# Need Live Center for older Craftsman lathe



## denlford

I bought an older model Craftsman lathe recently. The dead center is missing fron the tail. It is an approx 1/2" threaded shaft that the center screws onto. Does anyone know where I can find a Live Center to fit this machine?

Thanks,

denlford


----------



## john lucas

I may be wrong but I think the old craftsman lathes took a #1 morse taper. If it's 1/2" at the large size of the hole it's #1. If it's closer to 3/4" it a #2. You can get #1 morse taper live centers from www.pennstateind.com They probably have the #2 morse tapers as well. If you just need a dead center with a 60 degree point you can buy those from machine shops.


----------



## denlford

*Thanks*

Thanks for the information. I'll go out and measure the size and see if the comapny has what I need

denlford


----------



## AZ Termite

You may also try http://www.searspartsdirect.com All you have to do is enter the model and serial number and it will bring up a parts list. If your lathe is like my old craftsman a regular live center will not work.


----------



## TS3660

Is it a wood lathe or a metal lathe? I have a metal lathe I rebuilt. It has a #1mt in the tailstock and a #2 in the headstock. I bought both live and dead centers from Grizzly.


----------



## denlford

It is a wood lathe. I live in the Little Rock, Arkansas area and was in Springfield, MO a couple of weeks ago. I went to the Grizzly store there, but they did not have a live center that would fit. I will try to post some pics of the tail stock. Thanks for your reply.

denlford


----------



## denlford

Thanks for your reply. I have checked with Sear's, but they don't have parts for this model of lathe.

denlford


----------



## AZ Termite

Did you look at the link I had. It is different than your local store. If you only checked a store you will want to look at the web site I linked.


----------



## musky

My grandfather gave me an old craftsman lathe years ago. It had a motor that was separate from the lathe and mounted behind the lathe to attach the pulley to. It did not have a bed like most lathes now have, it had poles that the tail stock slid on. I lost the live center while moving and had the same problems you are having finding a new one. I upgraded to a harbor freight mini and then to a Delta Midi, but as far as i remember, the live center was straight shaft or almost straight. It did not seem to have the taper like the ones I use now.

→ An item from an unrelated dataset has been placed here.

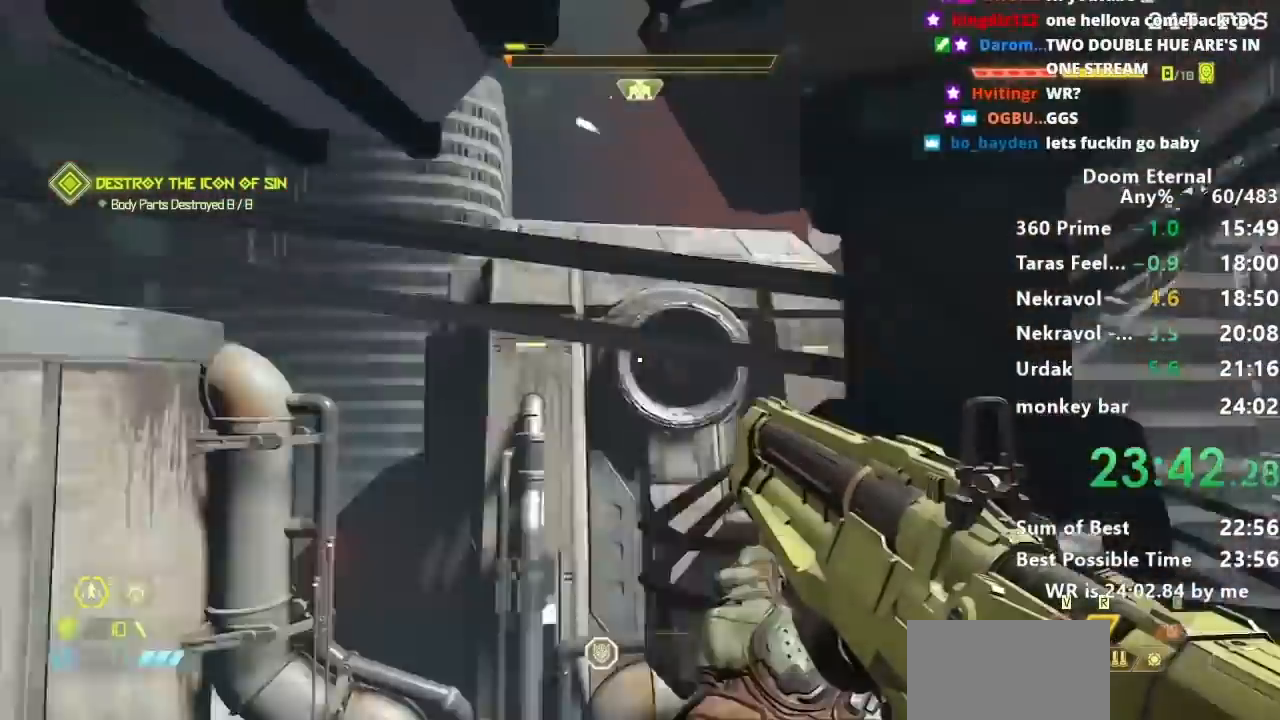
{"keys": ["w"], "events": [[267, "d", "down"], [367, "d", "up"]]}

It was about two inches long or so with a point on it. With mine, I had to use oil where the live center spun in the tail stock. I don't know if you could have one made at a machine shop or not. I wish I knew where mine was, I would be happy to send it to you, since that lathe hasn't been used in probably 10 years or so. Good luck.


----------



## jeff967

the old "109" craftsman had #0 morse tapers


----------